To continue with my analogy, the pioneering work that the company Ayasdi is doing in data analytics has opened up a new level of insight. Ayasdi is using topological mathematics to create multi-dimensional models of data. They currently offer one of the most advanced analytical tools on market, allowing them to take a data set, and convert it to a unique, multi-dimensional shape to quickly uncover correlations that aren’t immediately obvious using standard statistical methods. This is a key step in being able to conduct advanced data analytics and optimize insight discovery. This insight into data occurs at what one might call the atomic level, which in turn can allow data scientists to aggregate separate data elements into successively larger “structures” for increasingly complex analysis.
The next paradigm
The truly exciting news is that this concept is ripe for being developed to enable an even deeper type of data analytics. By taking the ‘Shape of Data’ concept and applying to a single character of data, and then capturing that shape as metadata, one could gain the ability to analyze data at an atomic level, revealing a new and unexplored frontier. Doing so could bring advanced predictive analytics to cybersecurity, data valuation, and counter- and anti-terrorism efforts — but I see this area of data analytics as having enormous implications in other areas as well.

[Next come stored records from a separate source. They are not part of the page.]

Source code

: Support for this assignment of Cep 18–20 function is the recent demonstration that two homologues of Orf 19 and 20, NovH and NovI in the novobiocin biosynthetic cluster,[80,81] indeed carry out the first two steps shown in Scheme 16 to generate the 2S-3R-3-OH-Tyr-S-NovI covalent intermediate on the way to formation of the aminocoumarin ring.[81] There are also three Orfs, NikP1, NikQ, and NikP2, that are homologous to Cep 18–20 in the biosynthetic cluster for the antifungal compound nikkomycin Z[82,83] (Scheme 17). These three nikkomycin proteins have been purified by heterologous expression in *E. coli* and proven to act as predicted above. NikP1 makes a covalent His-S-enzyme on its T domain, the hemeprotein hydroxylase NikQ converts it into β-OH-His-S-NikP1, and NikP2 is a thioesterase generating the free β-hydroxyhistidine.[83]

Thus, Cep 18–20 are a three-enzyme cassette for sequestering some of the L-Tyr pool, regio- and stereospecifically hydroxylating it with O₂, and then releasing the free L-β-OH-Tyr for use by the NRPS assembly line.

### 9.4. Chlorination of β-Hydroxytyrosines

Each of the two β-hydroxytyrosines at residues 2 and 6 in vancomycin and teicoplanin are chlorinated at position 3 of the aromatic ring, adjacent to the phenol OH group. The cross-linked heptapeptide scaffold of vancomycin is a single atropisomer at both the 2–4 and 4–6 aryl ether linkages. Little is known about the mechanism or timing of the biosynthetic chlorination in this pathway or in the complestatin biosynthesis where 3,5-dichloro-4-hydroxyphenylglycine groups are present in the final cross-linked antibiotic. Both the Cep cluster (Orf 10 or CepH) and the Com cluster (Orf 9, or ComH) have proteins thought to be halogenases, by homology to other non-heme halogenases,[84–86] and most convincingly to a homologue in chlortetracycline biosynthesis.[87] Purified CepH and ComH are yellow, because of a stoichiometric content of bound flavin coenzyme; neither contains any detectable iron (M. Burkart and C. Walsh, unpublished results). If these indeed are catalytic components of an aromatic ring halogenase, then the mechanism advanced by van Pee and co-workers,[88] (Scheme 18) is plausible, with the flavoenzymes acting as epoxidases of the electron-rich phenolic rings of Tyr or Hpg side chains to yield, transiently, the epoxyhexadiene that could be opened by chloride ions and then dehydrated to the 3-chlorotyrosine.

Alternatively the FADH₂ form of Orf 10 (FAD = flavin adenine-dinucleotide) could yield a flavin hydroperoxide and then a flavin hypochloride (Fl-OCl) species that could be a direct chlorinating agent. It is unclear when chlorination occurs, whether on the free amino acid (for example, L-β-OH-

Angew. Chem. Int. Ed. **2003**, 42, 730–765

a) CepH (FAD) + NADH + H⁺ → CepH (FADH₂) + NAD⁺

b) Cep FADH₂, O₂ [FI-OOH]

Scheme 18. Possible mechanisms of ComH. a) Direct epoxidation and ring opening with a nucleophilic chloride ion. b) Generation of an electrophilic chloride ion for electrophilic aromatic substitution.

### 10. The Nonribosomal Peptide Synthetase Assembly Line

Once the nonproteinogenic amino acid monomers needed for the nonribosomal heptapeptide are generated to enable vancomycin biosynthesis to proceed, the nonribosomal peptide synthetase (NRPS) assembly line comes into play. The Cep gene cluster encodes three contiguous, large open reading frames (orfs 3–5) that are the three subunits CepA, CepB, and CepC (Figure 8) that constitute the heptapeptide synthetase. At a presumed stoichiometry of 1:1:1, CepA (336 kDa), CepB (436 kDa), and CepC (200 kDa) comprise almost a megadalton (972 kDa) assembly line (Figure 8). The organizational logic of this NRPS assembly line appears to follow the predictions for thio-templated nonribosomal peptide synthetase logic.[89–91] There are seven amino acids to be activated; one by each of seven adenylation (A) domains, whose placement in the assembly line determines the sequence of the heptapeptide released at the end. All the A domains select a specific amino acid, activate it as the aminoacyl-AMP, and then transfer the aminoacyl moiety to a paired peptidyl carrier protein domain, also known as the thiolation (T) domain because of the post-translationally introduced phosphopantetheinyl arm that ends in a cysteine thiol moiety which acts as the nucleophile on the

A recent article on CNBC quotes projections that 2016 will bring the biggest cybersecurity attacks that we’ve seen. One key driver is that with a 30% increase in the number of connected devices we collectively have, we are generating more sensitive data than ever before. The same article points out that the techniques we’ve used in the past to protect data assets will not work against the new hacking techniques that are emerging. We firmly believe that old techniques of both detection and prevention will not cut it, and that to succeed against cyber attacks of all kinds, we need to leverage advanced, proactive and predictive analytics.
A good time to innovate
One of the interesting points to note is how important timing is to this capability. We generally recommend creating approximately 170 metatags for every data element in an organization; if an organization has 1,000 distinct business data elements, that works out to a large, but still manageable, number of metatags. Once we take the metadata down to a data character level, however, that will increase the amount of metatags exponentially. What’s more, depending on how often an organization wants to monitor for things like predicted breaches, it could introduce yet another complex variable into metadata — that of time. Fortunately, advances in the field of big data have come along at just the right time to make this huge leap in the sheer size of the data easily manageable.
Returning to my earlier analogy, we’re taking the ability to analyze data down to an atomic or genomic level, thus gaining the ability to more effectively manage its entire ‘data genomic structure.’ But we can also roll up the individual data elements into successively larger structures — creating the data equivalents of molecules, macromolecules, simple organisms, complex organisms … and ultimately entire ecosystems.
Needless to say, it’s important to not get swept up in hyperbole. Still, I truly believe that a breakthrough analogous to Watson and Crick’s identification of the DNA structure may be imminent in the field of data analytics. All of which makes metadata and data analytics highly relevant topics for anyone interested in data and data-centric organizations.